Central entra com Adin questionando constitucionalidade das MPs 664 e 665

A Força Sindical quer garantir o pagamento do abono salarial, do seguro-desemprego, da pensão por morte e do auxílio-doença, benefícios trabalhistas e previdenciários previstos na Constituição e que tiveram as regras de pagamento alteradas pelo governo quando da edição das Medidas Provisórias nºs 664 e 665.

Para tanto a Central, por meio da Confederação Nacional dos Trabalhadores Metalúrgicos (CNTM), ingressou com ações no Supremo Tribunal Federal, no último dia 30, contra as restrições à concessão de benefícios trabalhistas e previdenciários.

Na Adin (Ação Direta de Inconstitucionalidade), a Força Sindical pretende debater a constitucionalidade das referidas medidas, que limitam as regras para o pagamento do abono salarial, do seguro-desemprego, da pensão por morte e do auxílio-doença.

Estas ações indicam que as Centrais não têm intenção de ceder na reunião de hoje (dia 3), em São Paulo, com um grupo de ministros, para discutir o tema. "Mantemos a mesma posição. As Centrais não querem aceitar paliativos. Queremos que o governo retire as medidas ou vamos discuti-las no Congresso", afirma Miguel Torres, presidente da Força.

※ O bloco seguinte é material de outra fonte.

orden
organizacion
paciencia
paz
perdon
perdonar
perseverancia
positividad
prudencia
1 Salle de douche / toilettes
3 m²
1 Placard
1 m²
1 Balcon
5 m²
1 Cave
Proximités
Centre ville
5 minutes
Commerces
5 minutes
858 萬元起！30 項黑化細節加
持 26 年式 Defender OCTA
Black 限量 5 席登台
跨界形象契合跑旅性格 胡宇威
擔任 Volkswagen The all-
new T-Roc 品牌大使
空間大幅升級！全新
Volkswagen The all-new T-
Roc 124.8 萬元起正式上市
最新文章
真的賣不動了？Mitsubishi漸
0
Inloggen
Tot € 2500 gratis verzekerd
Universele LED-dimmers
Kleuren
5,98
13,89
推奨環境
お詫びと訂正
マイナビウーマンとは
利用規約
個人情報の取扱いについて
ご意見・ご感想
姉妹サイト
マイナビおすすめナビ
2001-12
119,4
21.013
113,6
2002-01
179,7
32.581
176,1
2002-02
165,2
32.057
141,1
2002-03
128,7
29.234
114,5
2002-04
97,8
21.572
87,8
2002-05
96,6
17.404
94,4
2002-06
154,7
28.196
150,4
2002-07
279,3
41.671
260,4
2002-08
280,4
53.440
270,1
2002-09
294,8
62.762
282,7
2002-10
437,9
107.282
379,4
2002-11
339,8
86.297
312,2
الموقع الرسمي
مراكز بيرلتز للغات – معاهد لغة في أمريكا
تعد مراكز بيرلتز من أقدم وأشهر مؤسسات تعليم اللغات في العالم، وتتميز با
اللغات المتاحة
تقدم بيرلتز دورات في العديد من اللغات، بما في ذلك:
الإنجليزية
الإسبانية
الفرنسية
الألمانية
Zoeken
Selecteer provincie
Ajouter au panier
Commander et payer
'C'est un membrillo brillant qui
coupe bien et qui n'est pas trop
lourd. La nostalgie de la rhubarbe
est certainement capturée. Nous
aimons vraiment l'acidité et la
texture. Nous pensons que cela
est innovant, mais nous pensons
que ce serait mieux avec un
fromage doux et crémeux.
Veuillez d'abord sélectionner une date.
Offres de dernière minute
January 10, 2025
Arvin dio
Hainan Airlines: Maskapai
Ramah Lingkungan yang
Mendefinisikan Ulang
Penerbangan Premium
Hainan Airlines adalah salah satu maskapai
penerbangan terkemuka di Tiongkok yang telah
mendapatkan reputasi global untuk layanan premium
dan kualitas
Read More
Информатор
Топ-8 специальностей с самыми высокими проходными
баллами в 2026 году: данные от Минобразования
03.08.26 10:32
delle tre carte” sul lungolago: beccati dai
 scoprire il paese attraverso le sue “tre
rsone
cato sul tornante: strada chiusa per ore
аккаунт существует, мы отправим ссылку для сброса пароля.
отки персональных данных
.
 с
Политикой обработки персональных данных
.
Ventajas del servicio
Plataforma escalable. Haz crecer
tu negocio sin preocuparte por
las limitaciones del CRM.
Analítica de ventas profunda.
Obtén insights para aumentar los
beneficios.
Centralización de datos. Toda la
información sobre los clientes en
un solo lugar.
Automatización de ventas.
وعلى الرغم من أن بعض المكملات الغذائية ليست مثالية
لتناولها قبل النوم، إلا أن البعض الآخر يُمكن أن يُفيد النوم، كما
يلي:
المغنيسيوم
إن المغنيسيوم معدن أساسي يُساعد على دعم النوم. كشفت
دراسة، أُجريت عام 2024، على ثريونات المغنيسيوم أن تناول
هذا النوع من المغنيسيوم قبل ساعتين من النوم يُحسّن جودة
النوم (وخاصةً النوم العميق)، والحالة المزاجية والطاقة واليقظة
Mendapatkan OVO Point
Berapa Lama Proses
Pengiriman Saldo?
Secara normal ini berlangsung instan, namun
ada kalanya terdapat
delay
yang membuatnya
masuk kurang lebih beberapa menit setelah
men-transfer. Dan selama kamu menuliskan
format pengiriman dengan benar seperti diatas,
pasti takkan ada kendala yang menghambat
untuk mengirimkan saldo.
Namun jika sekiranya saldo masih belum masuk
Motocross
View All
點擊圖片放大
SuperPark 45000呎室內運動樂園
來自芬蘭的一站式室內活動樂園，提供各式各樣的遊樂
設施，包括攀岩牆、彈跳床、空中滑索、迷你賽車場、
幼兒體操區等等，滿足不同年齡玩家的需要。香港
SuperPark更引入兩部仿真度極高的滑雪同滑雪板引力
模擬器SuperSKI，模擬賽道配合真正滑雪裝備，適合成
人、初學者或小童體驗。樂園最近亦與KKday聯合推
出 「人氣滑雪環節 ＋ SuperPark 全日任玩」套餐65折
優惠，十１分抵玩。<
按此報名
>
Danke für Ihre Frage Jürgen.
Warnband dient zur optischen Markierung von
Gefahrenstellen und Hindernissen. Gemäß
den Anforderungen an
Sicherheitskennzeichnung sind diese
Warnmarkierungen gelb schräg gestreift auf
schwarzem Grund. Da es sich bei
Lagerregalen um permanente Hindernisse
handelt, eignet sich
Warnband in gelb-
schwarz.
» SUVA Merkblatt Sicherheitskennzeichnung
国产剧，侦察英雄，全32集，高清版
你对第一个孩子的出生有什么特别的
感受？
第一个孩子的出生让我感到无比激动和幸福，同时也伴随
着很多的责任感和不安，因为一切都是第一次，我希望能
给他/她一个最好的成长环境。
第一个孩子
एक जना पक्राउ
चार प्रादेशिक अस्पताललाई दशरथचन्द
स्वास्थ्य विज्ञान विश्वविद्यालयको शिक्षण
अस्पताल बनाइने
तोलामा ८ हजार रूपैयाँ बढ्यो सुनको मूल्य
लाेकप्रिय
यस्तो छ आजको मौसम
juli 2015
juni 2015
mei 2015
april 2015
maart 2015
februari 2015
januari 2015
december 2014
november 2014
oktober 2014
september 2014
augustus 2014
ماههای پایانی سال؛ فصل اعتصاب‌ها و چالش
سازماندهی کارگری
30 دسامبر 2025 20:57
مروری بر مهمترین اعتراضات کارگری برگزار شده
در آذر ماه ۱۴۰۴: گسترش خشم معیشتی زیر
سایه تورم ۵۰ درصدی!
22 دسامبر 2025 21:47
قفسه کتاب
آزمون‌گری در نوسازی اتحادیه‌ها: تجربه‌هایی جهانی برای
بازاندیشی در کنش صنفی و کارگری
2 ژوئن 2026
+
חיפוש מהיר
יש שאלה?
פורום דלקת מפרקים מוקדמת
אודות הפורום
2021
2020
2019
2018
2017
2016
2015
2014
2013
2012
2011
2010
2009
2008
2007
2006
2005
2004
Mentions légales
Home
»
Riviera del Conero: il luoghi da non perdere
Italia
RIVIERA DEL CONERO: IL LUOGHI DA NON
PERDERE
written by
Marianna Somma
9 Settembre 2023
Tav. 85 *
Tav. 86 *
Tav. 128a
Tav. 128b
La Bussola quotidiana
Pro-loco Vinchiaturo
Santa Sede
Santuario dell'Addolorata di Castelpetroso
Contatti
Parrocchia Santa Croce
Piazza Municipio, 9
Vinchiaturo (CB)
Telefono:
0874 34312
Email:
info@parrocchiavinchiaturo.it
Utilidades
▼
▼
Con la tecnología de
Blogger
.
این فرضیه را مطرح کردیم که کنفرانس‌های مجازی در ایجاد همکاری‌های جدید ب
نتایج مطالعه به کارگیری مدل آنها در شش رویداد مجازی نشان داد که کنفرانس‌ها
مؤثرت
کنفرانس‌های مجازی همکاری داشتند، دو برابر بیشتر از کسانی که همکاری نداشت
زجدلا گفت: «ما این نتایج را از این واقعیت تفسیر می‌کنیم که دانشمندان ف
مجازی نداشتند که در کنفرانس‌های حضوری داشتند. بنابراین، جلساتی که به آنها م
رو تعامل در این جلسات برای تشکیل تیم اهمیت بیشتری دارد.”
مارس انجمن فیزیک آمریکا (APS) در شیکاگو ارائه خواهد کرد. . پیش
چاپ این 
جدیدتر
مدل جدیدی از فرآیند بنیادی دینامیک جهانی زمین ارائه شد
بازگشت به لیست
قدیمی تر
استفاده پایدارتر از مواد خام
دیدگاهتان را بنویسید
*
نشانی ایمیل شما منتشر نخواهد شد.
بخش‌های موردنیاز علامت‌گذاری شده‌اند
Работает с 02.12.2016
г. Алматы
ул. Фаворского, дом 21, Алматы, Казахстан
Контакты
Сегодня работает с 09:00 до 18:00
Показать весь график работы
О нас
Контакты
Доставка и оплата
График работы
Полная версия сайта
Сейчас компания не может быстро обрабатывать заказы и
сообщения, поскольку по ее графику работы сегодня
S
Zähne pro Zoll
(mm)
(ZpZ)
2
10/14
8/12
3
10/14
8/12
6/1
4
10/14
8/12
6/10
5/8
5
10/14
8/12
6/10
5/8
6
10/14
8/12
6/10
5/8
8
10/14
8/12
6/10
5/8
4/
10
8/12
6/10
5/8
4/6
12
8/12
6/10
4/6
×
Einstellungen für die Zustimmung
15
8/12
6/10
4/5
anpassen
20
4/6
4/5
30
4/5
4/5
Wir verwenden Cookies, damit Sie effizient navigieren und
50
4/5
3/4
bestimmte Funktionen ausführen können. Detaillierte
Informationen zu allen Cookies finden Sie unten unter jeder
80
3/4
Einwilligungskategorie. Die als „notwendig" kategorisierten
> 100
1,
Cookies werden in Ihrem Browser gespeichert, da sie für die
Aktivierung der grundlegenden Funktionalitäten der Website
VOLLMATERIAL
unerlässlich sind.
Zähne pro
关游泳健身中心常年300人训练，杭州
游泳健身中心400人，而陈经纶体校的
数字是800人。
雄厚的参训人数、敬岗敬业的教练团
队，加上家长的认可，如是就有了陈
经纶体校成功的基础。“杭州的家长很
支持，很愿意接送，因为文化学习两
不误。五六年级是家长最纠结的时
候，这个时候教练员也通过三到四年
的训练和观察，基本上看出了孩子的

Um dos pontos abordados nas Adins é a ausência de urgência que respalde a edição das medidas provisórias. Existe a urgência do governo em cortar gastos, mas que não seja alterando o seguro-desemprego, o abono salarial ou as pensões pecuniárias. O correto seria discutir essas mudanças por meio de um projeto de lei com tramitação na Câmara e Senado.

As ações também questionam a constitucionalidade da alteração do Artigo 201 da Emenda Constitucional nº 20, de 1998, que trata de benefícios previdenciários. Isto porque o Artigo 246 da Constituição proíbe a adoção de medidas provisórias para regulamentar Artigo que tenha sido alterado entre 1995 e 2001, justamente o caso da Emenda Constitucional em questão.